=== Listed entries ===
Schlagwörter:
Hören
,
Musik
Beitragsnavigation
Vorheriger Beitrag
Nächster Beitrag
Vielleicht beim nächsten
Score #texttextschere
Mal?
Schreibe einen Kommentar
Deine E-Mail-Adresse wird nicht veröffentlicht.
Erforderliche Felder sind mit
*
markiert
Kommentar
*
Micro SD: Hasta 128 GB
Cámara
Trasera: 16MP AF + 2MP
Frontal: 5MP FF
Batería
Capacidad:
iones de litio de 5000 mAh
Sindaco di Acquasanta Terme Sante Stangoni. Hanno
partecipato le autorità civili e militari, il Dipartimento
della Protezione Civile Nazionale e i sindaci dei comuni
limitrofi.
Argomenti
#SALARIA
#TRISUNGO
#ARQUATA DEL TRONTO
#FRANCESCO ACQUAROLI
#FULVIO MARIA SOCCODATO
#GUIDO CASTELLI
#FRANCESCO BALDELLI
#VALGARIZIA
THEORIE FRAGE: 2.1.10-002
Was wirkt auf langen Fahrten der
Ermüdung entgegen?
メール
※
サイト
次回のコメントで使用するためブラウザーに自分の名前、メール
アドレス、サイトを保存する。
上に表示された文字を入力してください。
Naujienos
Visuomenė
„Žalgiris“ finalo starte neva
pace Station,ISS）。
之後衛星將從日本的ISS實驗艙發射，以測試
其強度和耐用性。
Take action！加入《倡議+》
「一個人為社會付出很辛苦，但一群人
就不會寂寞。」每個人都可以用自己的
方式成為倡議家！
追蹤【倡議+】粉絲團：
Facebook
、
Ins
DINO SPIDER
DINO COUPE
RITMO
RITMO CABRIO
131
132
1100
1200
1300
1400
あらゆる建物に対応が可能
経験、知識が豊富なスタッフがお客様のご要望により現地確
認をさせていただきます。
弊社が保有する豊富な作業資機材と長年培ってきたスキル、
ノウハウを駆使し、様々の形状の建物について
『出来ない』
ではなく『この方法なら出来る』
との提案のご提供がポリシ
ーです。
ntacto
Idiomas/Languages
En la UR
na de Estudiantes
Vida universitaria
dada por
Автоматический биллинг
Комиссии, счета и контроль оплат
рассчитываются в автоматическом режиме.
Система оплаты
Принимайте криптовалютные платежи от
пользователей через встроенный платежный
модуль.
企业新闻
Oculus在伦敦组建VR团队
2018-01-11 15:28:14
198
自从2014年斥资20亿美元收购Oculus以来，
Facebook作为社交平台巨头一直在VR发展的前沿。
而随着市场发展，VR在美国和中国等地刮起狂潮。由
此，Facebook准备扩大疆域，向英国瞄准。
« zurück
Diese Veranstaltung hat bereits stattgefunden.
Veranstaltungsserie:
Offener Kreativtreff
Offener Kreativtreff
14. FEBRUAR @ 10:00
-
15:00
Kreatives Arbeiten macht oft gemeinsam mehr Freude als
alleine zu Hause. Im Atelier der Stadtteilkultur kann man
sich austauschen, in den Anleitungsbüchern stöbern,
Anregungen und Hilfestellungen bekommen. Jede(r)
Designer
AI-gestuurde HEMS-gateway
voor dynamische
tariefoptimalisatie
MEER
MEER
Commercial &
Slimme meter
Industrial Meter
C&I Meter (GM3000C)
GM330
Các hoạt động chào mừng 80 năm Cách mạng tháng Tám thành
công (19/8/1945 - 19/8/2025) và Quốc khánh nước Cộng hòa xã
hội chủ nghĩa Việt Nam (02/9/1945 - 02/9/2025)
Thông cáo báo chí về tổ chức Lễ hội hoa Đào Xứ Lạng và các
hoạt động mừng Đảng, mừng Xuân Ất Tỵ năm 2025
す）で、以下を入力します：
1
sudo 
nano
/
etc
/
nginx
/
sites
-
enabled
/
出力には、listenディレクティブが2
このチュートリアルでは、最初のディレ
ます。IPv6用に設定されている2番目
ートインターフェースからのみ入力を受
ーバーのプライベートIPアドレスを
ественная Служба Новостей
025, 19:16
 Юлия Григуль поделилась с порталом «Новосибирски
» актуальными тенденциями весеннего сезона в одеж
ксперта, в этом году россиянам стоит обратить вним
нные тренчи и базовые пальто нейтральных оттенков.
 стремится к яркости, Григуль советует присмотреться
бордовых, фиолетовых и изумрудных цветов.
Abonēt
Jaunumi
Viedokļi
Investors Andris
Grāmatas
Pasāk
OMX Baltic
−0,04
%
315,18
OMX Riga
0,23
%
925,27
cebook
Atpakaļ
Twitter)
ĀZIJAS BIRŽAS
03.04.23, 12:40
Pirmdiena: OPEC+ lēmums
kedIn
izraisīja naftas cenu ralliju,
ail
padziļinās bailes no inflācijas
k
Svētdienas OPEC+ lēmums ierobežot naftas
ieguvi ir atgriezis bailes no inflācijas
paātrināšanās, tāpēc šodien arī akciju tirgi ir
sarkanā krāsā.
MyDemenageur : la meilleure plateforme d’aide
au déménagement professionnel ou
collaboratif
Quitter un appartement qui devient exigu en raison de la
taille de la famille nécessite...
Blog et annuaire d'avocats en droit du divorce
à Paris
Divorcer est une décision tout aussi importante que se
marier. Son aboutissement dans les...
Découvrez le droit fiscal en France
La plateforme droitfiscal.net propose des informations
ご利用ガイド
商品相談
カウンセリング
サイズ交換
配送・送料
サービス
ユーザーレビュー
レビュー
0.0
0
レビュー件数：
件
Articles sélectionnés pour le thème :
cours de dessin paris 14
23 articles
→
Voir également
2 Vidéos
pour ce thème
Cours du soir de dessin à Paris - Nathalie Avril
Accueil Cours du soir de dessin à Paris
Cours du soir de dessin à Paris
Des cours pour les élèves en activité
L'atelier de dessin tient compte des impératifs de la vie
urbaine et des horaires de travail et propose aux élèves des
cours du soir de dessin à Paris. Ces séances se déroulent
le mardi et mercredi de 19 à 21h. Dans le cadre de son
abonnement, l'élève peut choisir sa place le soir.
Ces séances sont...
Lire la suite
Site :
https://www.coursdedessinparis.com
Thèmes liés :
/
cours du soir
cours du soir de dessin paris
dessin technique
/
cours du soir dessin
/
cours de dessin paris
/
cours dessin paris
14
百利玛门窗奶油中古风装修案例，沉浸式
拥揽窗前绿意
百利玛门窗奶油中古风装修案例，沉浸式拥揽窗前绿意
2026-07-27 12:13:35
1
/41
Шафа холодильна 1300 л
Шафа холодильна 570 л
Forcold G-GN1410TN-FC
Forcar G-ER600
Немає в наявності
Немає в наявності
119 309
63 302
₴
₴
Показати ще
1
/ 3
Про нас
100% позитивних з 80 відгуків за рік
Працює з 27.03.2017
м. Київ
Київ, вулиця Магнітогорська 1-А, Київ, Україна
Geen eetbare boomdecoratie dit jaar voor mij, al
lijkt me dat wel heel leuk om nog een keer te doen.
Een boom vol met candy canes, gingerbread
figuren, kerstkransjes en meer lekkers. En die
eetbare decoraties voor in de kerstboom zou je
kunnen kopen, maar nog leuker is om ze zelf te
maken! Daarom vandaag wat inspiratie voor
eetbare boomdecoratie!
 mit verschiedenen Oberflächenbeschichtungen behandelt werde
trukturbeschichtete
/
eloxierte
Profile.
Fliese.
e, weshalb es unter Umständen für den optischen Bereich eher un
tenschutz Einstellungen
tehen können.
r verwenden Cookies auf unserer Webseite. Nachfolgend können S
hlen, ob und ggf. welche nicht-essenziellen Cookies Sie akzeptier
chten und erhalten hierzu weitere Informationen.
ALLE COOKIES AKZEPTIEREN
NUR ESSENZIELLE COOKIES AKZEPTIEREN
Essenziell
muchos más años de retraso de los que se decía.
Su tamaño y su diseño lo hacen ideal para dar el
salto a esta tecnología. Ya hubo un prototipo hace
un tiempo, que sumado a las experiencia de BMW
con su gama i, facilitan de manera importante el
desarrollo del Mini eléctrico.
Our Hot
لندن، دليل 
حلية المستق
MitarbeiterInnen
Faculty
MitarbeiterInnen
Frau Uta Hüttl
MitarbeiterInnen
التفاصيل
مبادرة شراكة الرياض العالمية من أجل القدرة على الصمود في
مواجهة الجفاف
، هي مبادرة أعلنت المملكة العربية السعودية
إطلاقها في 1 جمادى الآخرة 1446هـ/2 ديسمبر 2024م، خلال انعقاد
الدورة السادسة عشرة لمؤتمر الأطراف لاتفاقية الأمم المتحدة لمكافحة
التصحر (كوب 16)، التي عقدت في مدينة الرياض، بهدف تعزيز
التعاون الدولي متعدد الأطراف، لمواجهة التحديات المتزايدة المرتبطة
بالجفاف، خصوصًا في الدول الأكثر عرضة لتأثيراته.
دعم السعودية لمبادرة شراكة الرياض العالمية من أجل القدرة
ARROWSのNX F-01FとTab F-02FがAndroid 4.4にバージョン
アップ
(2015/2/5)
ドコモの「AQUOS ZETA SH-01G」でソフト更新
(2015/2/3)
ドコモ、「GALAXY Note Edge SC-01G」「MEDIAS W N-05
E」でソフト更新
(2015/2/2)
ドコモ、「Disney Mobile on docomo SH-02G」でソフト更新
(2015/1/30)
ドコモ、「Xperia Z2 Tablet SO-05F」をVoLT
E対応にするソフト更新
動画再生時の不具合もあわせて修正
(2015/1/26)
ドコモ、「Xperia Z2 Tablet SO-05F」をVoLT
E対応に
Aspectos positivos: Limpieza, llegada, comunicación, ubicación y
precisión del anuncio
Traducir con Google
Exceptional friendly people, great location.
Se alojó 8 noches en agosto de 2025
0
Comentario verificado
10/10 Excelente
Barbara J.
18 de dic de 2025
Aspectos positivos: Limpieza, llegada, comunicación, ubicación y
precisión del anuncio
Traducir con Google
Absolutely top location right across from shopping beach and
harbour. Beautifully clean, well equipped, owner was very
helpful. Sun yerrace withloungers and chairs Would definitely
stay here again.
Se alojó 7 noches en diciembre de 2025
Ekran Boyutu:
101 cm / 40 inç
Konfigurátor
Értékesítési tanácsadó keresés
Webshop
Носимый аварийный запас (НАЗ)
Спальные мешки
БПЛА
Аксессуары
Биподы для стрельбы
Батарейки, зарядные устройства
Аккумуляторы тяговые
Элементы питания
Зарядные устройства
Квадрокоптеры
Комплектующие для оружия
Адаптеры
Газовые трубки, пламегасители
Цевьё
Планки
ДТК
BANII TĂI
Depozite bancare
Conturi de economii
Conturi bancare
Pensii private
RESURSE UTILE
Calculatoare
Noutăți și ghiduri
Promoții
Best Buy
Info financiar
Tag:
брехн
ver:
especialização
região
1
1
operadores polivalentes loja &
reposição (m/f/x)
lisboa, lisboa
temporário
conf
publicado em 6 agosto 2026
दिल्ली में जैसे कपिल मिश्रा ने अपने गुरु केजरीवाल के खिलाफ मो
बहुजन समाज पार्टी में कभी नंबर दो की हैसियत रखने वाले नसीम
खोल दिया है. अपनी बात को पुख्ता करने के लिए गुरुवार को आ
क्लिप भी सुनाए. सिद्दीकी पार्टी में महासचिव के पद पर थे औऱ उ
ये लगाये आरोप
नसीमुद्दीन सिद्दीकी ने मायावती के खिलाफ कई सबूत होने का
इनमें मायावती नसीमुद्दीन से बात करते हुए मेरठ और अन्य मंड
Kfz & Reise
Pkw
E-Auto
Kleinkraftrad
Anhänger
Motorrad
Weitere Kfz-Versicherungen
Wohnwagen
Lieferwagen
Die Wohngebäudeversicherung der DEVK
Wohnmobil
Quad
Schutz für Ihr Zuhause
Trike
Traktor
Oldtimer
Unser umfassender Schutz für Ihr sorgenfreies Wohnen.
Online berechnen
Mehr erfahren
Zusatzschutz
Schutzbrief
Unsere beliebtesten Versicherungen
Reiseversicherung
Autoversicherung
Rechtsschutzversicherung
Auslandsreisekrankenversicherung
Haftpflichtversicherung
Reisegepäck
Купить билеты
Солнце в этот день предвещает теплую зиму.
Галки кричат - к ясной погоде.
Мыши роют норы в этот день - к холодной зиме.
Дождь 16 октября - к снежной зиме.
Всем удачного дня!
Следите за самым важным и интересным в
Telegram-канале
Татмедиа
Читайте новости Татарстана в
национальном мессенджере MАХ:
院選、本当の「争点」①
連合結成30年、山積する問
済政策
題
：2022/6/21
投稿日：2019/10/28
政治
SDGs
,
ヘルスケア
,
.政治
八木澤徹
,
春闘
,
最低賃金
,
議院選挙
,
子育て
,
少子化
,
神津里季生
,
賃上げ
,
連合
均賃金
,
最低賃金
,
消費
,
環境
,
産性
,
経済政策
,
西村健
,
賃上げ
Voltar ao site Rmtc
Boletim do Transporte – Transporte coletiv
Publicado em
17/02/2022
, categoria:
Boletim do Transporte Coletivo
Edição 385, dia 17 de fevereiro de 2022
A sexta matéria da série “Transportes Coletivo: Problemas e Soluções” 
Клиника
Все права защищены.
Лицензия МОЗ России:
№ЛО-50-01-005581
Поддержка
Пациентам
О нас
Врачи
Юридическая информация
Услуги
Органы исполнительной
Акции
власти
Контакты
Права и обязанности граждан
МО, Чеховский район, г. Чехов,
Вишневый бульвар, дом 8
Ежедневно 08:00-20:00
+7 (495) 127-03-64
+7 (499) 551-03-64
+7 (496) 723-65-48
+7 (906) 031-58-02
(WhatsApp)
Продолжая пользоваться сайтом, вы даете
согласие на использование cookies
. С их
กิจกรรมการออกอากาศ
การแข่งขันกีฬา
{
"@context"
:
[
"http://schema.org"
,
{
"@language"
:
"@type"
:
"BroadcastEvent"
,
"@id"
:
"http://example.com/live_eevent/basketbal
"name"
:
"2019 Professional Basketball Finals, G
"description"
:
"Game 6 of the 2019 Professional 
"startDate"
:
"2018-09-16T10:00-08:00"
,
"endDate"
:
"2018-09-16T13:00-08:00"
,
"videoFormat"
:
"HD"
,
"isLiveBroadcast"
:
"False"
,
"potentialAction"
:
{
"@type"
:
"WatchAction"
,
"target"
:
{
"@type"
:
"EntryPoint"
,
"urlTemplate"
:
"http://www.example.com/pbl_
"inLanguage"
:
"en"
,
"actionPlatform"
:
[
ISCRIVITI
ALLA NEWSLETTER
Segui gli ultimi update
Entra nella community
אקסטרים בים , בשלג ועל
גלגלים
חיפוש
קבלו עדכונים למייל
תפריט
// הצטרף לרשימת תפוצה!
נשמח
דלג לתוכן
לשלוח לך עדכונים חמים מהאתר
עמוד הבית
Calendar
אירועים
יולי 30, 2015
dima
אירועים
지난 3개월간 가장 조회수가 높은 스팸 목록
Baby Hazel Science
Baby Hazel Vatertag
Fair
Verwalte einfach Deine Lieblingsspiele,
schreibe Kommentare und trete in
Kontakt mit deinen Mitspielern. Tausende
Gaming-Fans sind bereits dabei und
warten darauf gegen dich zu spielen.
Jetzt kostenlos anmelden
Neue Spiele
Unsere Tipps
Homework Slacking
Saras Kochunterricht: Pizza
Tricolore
===
◆ **About this task**
Reproduce the data word for word, from its first line up to and including the line with "Система оплаты".

◆ **Result of the task**
Schlagwörter:
Hören
,
Musik
Beitragsnavigation
Vorheriger Beitrag
Nächster Beitrag
Vielleicht beim nächsten
Score #texttextschere
Mal?
Schreibe einen Kommentar
Deine E-Mail-Adresse wird nicht veröffentlicht.
Erforderliche Felder sind mit
*
markiert
Kommentar
*
Micro SD: Hasta 128 GB
Cámara
Trasera: 16MP AF + 2MP
Frontal: 5MP FF
Batería
Capacidad:
iones de litio de 5000 mAh
Sindaco di Acquasanta Terme Sante Stangoni. Hanno
partecipato le autorità civili e militari, il Dipartimento
della Protezione Civile Nazionale e i sindaci dei comuni
limitrofi.
Argomenti
#SALARIA
#TRISUNGO
#ARQUATA DEL TRONTO
#FRANCESCO ACQUAROLI
#FULVIO MARIA SOCCODATO
#GUIDO CASTELLI
#FRANCESCO BALDELLI
#VALGARIZIA
THEORIE FRAGE: 2.1.10-002
Was wirkt auf langen Fahrten der
Ermüdung entgegen?
メール
※
サイト
次回のコメントで使用するためブラウザーに自分の名前、メール
アドレス、サイトを保存する。
上に表示された文字を入力してください。
Naujienos
Visuomenė
„Žalgiris“ finalo starte neva
pace Station,ISS）。
之後衛星將從日本的ISS實驗艙發射，以測試
其強度和耐用性。
Take action！加入《倡議+》
「一個人為社會付出很辛苦，但一群人
就不會寂寞。」每個人都可以用自己的
方式成為倡議家！
追蹤【倡議+】粉絲團：
Facebook
、
Ins
DINO SPIDER
DINO COUPE
RITMO
RITMO CABRIO
131
132
1100
1200
1300
1400
あらゆる建物に対応が可能
経験、知識が豊富なスタッフがお客様のご要望により現地確
認をさせていただきます。
弊社が保有する豊富な作業資機材と長年培ってきたスキル、
ノウハウを駆使し、様々の形状の建物について
『出来ない』
ではなく『この方法なら出来る』
との提案のご提供がポリシ
ーです。
ntacto
Idiomas/Languages
En la UR
na de Estudiantes
Vida universitaria
dada por
Автоматический биллинг
Комиссии, счета и контроль оплат
рассчитываются в автоматическом режиме.
Система оплаты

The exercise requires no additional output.